My friends and I took the dogs to Polkemmet Country Park yesterday for a walk. It was lovely although there is part of the walk which is near a farm and the dog must be onlead or the farmer will shoot them - the previous farmer has been known to have killed a few off lead dogs. Luckily we didn't go down near the farm but we will know for future walks. Here is a little slideshow

Polkemmet June 2010 pictures by championi - Photobucket


----------



## JANICE199 (Feb 1, 2008)

*Hi and welcome to the forums.Great photos.:thumbup:*


----------



## westie~ma (Mar 16, 2009)

Lovely photos Aly


----------



## Matrix/Logan (May 7, 2009)

Lovely photos, it looks a gorgeous place for a walk!


----------



## Bexy (Apr 11, 2010)

Great pics and another to add to my to do list


----------



## Dans Mum (Mar 5, 2010)

Looks great. I haven't been to Polkemmet for years. Think I'll take my boy there on Friday or Saturday. 

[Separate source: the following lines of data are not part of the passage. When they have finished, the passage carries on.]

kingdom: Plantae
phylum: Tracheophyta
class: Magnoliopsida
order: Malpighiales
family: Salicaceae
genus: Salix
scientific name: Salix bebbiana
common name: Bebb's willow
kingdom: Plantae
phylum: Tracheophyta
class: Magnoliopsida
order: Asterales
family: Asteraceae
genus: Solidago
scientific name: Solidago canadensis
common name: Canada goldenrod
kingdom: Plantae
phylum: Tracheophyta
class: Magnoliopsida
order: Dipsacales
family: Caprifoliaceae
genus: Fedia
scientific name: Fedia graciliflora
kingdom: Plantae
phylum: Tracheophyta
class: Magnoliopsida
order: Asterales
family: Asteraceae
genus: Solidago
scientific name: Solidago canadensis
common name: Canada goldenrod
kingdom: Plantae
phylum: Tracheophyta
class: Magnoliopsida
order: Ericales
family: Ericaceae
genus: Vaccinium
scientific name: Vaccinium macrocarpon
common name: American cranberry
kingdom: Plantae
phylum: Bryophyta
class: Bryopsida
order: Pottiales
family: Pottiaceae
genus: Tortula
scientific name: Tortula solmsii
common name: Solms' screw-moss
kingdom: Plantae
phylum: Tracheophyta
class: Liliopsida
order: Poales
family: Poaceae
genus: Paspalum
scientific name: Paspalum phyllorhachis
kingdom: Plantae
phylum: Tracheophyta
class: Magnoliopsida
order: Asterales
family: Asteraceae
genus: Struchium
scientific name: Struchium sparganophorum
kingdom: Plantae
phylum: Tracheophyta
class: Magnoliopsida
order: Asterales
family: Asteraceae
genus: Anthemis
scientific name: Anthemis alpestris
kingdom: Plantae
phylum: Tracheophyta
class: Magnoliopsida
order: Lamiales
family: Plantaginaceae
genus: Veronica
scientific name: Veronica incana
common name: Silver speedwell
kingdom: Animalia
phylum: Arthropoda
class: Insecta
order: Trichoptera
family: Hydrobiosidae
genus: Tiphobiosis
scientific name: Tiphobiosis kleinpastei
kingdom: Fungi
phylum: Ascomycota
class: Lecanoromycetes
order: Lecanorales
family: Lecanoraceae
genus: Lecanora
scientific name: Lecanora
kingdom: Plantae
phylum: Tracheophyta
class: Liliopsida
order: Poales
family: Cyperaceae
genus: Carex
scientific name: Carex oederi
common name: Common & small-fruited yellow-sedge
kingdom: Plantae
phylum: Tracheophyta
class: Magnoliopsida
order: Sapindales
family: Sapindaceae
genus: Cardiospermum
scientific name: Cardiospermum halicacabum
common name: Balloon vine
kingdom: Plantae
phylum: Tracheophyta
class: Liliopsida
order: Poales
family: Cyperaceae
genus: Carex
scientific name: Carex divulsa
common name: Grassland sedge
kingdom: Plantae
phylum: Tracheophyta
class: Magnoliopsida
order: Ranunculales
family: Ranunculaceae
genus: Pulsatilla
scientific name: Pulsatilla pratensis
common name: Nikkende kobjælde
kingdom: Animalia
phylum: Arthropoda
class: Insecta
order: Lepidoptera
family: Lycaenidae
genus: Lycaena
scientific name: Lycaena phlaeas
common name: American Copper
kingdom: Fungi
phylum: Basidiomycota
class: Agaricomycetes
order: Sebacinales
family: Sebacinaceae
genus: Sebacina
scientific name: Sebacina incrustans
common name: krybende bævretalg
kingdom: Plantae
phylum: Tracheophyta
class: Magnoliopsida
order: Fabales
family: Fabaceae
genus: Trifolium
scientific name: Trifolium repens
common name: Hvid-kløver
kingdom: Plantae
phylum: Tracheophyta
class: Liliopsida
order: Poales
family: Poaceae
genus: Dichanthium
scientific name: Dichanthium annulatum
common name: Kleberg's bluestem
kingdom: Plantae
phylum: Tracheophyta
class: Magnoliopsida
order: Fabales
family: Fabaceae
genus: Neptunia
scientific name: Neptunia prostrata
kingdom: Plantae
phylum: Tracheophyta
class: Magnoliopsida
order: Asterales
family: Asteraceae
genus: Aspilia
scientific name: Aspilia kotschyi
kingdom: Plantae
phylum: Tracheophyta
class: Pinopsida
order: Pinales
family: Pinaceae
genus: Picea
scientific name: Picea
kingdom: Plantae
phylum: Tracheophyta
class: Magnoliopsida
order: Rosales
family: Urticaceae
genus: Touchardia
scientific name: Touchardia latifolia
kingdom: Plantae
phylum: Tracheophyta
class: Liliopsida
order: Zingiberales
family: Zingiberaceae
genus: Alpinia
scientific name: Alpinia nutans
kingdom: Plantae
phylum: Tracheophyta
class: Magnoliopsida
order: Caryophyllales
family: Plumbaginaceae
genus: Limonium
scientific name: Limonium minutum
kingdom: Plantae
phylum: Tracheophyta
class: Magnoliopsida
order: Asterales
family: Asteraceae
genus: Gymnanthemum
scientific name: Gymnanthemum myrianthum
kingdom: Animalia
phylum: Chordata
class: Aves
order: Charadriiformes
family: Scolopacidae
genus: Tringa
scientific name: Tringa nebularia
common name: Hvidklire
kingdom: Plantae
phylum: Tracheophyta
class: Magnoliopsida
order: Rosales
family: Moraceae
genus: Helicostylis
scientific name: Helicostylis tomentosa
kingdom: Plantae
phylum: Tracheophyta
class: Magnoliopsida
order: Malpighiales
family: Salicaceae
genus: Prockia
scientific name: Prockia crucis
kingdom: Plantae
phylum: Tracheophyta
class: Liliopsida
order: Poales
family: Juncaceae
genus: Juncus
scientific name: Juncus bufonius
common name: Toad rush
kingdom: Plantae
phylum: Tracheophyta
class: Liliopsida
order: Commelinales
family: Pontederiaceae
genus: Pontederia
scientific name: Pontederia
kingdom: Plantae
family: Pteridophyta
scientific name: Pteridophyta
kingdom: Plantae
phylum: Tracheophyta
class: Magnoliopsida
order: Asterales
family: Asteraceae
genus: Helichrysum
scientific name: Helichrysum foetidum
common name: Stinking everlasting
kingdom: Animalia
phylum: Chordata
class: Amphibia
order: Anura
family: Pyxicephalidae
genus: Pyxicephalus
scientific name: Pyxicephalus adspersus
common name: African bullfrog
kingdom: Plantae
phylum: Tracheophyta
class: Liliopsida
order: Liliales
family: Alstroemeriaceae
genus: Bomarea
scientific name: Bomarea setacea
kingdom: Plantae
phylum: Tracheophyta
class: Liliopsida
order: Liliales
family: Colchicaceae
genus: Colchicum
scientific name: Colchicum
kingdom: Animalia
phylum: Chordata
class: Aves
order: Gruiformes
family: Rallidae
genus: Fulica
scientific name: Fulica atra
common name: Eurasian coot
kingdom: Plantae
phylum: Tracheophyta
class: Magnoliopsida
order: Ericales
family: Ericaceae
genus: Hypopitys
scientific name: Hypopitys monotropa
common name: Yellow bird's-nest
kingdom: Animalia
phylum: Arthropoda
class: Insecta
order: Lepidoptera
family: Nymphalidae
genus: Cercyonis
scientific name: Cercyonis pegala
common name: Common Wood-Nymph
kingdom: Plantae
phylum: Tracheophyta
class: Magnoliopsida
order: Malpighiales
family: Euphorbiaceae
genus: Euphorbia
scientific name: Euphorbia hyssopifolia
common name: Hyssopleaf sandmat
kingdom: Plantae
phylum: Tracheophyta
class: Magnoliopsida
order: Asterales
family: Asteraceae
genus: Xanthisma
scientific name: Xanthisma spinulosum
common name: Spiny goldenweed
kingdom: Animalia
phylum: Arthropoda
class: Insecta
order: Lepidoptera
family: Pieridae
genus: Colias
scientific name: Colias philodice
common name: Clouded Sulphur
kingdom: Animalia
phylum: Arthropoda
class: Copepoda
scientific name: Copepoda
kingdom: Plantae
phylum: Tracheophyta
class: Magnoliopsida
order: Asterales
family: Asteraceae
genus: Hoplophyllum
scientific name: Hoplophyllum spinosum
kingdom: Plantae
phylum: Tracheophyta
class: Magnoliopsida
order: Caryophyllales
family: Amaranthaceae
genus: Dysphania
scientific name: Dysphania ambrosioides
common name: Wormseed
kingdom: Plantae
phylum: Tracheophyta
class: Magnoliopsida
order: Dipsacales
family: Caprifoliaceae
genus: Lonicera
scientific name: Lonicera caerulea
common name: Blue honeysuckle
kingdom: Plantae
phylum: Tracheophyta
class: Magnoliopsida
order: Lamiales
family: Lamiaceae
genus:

What part of the walk to the dogs need to be on lead?


----------



## GSDlover4ever (Feb 21, 2009)

Aly12 said:


> My friends and I took the dogs to Polkemmet Country Park yesterday for a walk. It was lovely although there is part of the walk which is near a farm and the dog must be onlead or the farmer will shoot them - the previous farmer has been known to have killed a few off lead dogs. Luckily we didn't go down near the farm but we will know for future walks. Here is a little slideshow
> 
> Polkemmet June 2010 pictures by championi - Photobucket


Are you following me lol

I was their last week and a few days ago 

I didn't go to the farm bit though, it went around the bit passed the golf course.

Will keep that in mind when i take my lot.

BTW where is the farm?


----------



## Aly12 (Oct 19, 2008)

Hi the farm is on part of the green walk. We got a bit mixed up with the walk and didn't do that part thankfully as the dogs were off lead. I did see the farm with the cows in the field and we were starting to go down a path when I said I don't think this is the way as there is a farm down there and I suggested we turn back. If we had taken the right path we would have walked by the farm. You can get a leaflet from the reception area which gives you details of the different walks but it tells you post numbers and there are no numbers on the post only the colour of the walk. I have emailed them suggesting they put numbers on the posts as the green/yellow walk starts the same but you split off if you want to do the shorted walk at a certain post number. I will go back again but I will definitely put the dogs on their leads when I see the farm until we get well passed it.


----------